As Santa Cruz develops, almost completely unregulated, I've seen its green bamboo beauty turned to dust. One misty morning, standing at my kitchen window, my eyes clouded as I saw the forest on the hill in front of me being torn down. The sound of trees cracking as they fall is surely identical to a heart breaking. Besides their whispering with the wind, that crashing cry is the only and last sound those giants make. My joints hurt as I heard them splinter.
I thought of the birds who spent many days and nights in those trees, and who were watching their habitat fall to its knees. Above the tractor, I couldn't hear their songs or their alarmed calls to each other, but if I felt helpless in the face of such harm, surely so did they.
I have power, though. I could help build the movement to regulate development so that we learn better co-existence with the ecosystems around us. I could pursue changed processes and rules, and increase public commitment to different possibilities. Some trees will fall, but many could be saved even while we erect our own barren forests of asphalt and concrete.
It's a matter of choosing to challenge an unnecessary injustice to other species who have just as much claim as we do, and to do so right to the very end, sacrificing whatever is necessary as an act true, deep care. It's a matter of vision. Not only what I felt as I watched those trees die, not only what alternative I could imagine, but what I pictured as my own responsibility for our image of development.
In Mon Desir a few hours later, a kindly man whose home is facing the same fate as the trees gave me a neem sapling from his garden. If the Government has its way, that little sprout, now given soil in Santa Cruz, will become a living memory of a habitat soon completely erased.
Those tiny leaves made me reflect on how many days and nights it took to build a house, wait to reap from a plum tree, bury a baby's navel string, cultivate a garden, grow children in the backyard, and give meaning to a landscape through generations of love. What will be lost when there is nothing but a highway extension, and what is our role in making development responsible to the souls and spaces it will irrevocably change?
Just as abundant wildlife are facing oncoming tractors, so too are families in Mon Desir. They are connected. For example, when mountains are quarried to build a roadway for future tar sand mining, both ecosystems and communities will be razed, leaving me feeling I should be doing more even after a long, long day.

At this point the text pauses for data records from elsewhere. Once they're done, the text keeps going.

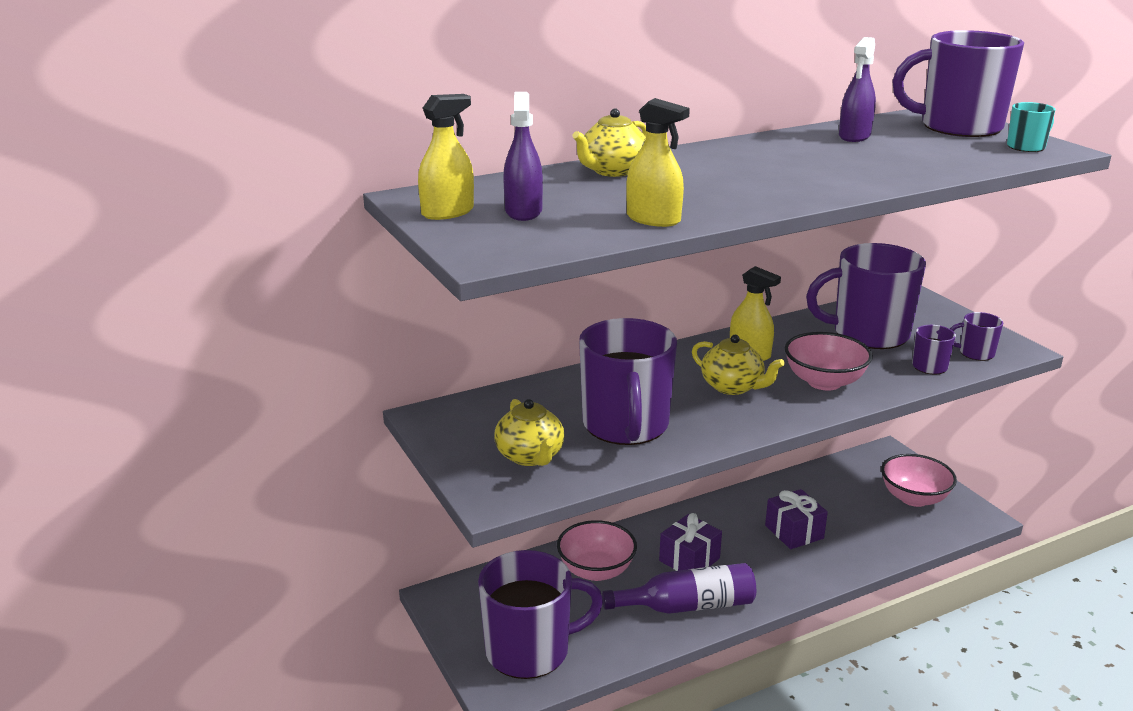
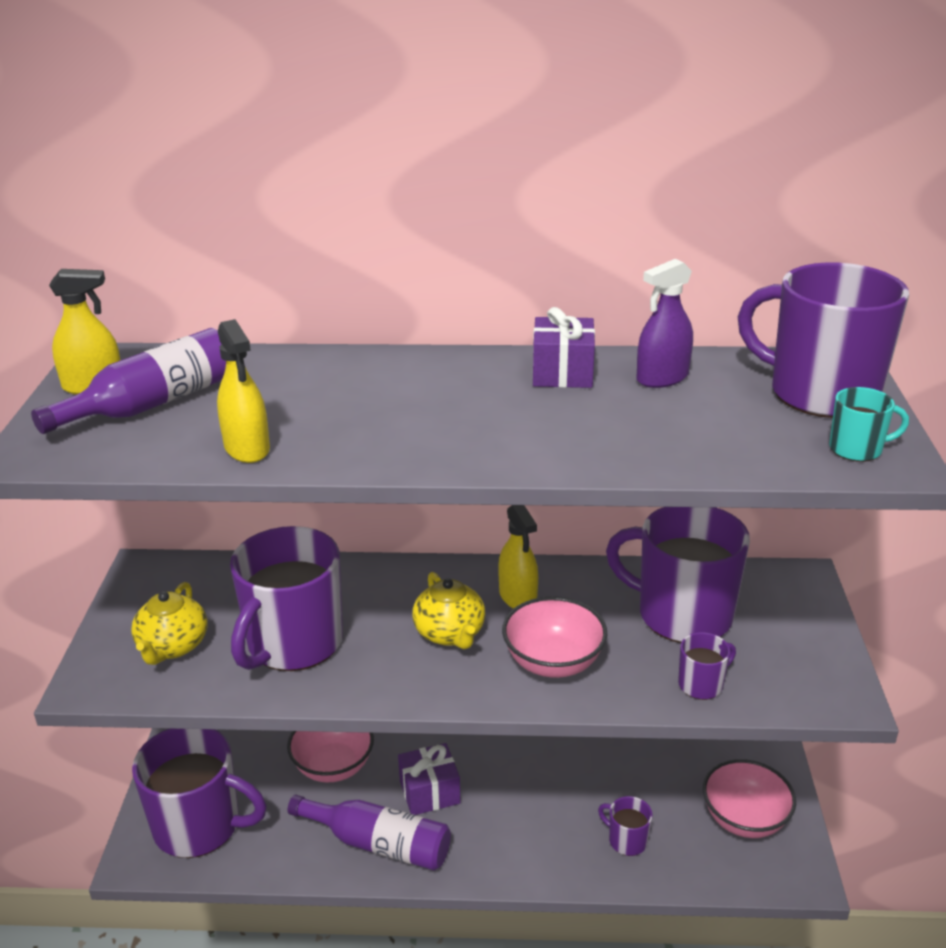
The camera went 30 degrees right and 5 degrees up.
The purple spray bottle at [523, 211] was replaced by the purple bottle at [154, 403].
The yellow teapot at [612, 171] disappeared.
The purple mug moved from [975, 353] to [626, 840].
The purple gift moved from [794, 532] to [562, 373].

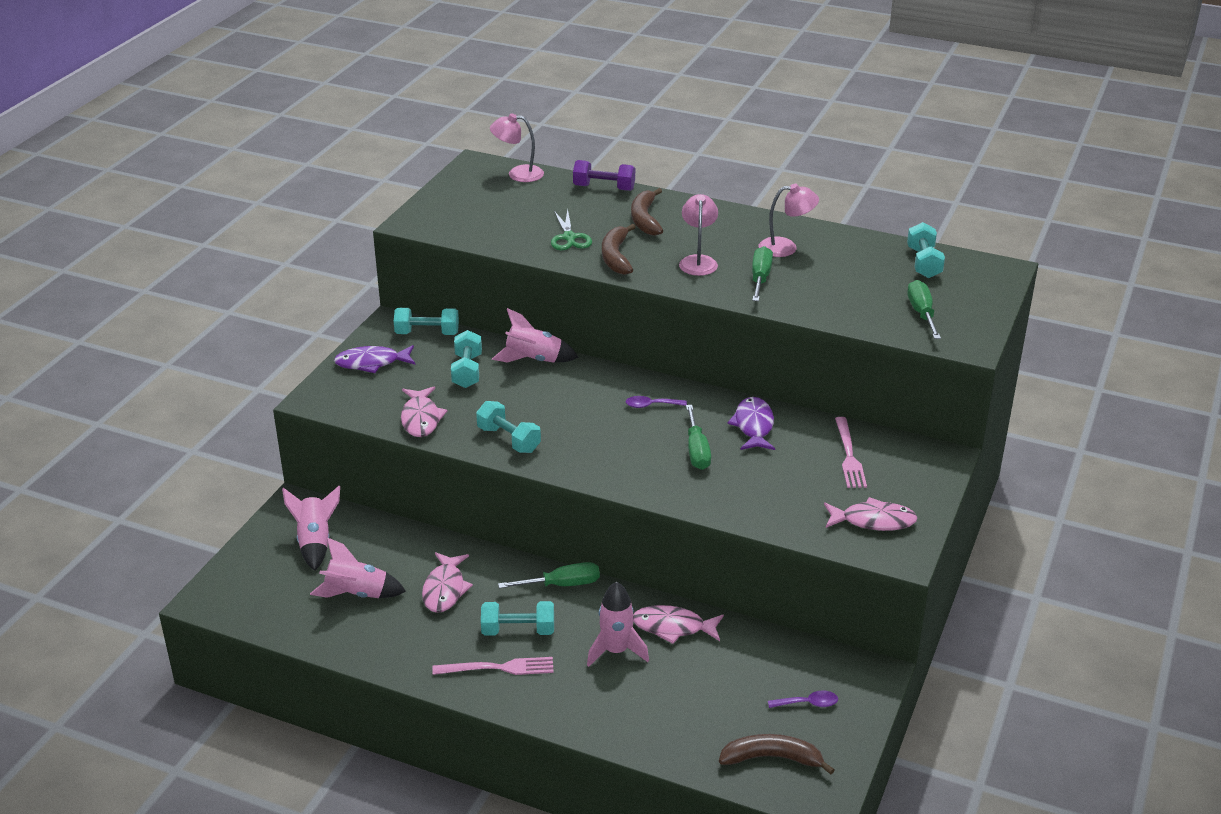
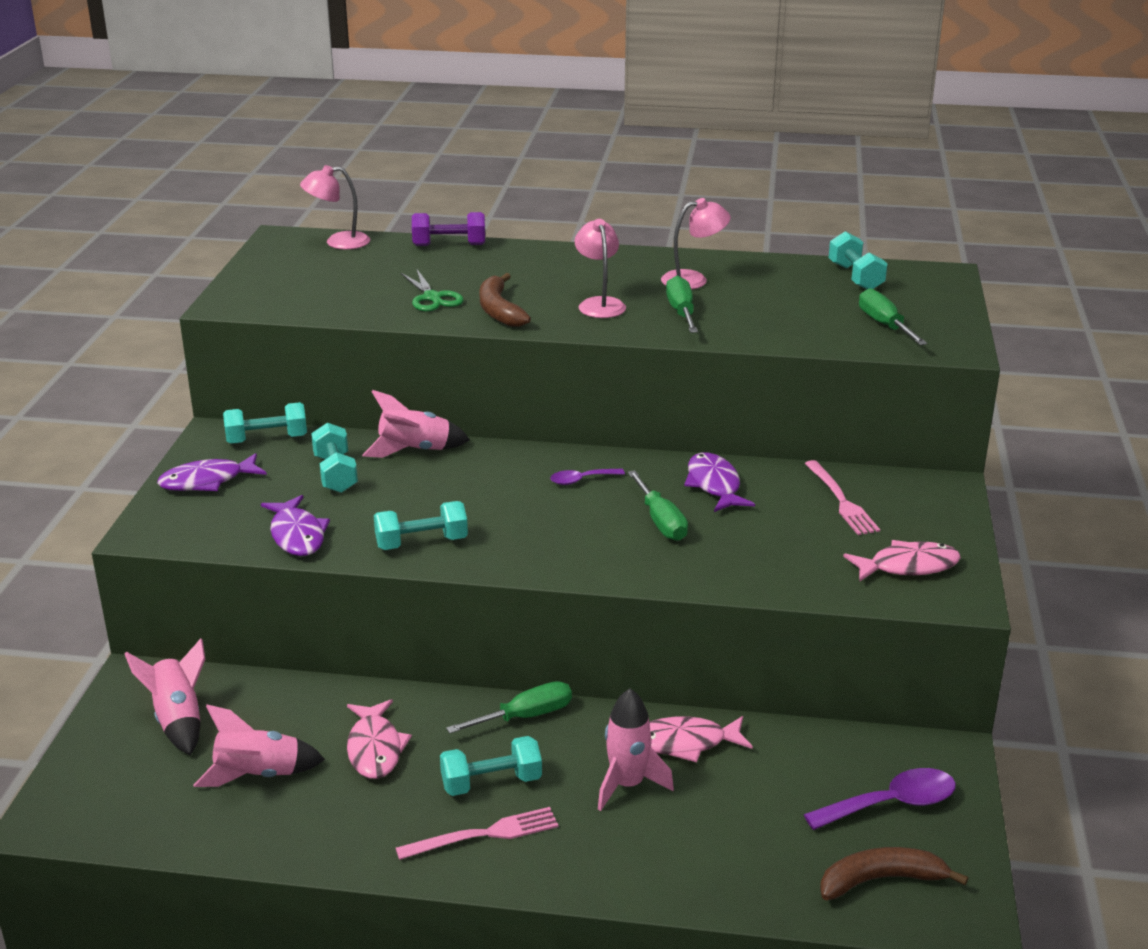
The camera went 15 degrees left and 5 degrees down.
The brown banana at [645, 219] disappeared.
The pink fish at [421, 418] became the purple fish at [297, 535].
The turquoise dumbbell at [509, 439] turned 45 degrees counterclockwise.
The purple spoon at [808, 703] changed to 1.78 times the size.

Those families in Mon Desir have a right to due process, to promises kept, to transparency and truth. That highway extension is taking down whole communities, too few of us hearing their calls of alarm, too few defending yet another site from being leveled by the same governance issues: gaps in public planning, institutional lethargy, too few necessary state protections, and too little mix of development, community and sustainability. As I left Mon Desir's spirit of resistance, I wondered how to protect those lives nested in Santa Cruz's trees before me.
A neem plant, from a Mon Desir backyard threatened with extinction, will survive in Santa Cruz while the tree cover of Santa Cruz, similarly threatened, will slowly be clear-cut and paved? There is a vision and responsibility to wield more powerfully for such beloved homes to be defended and saved.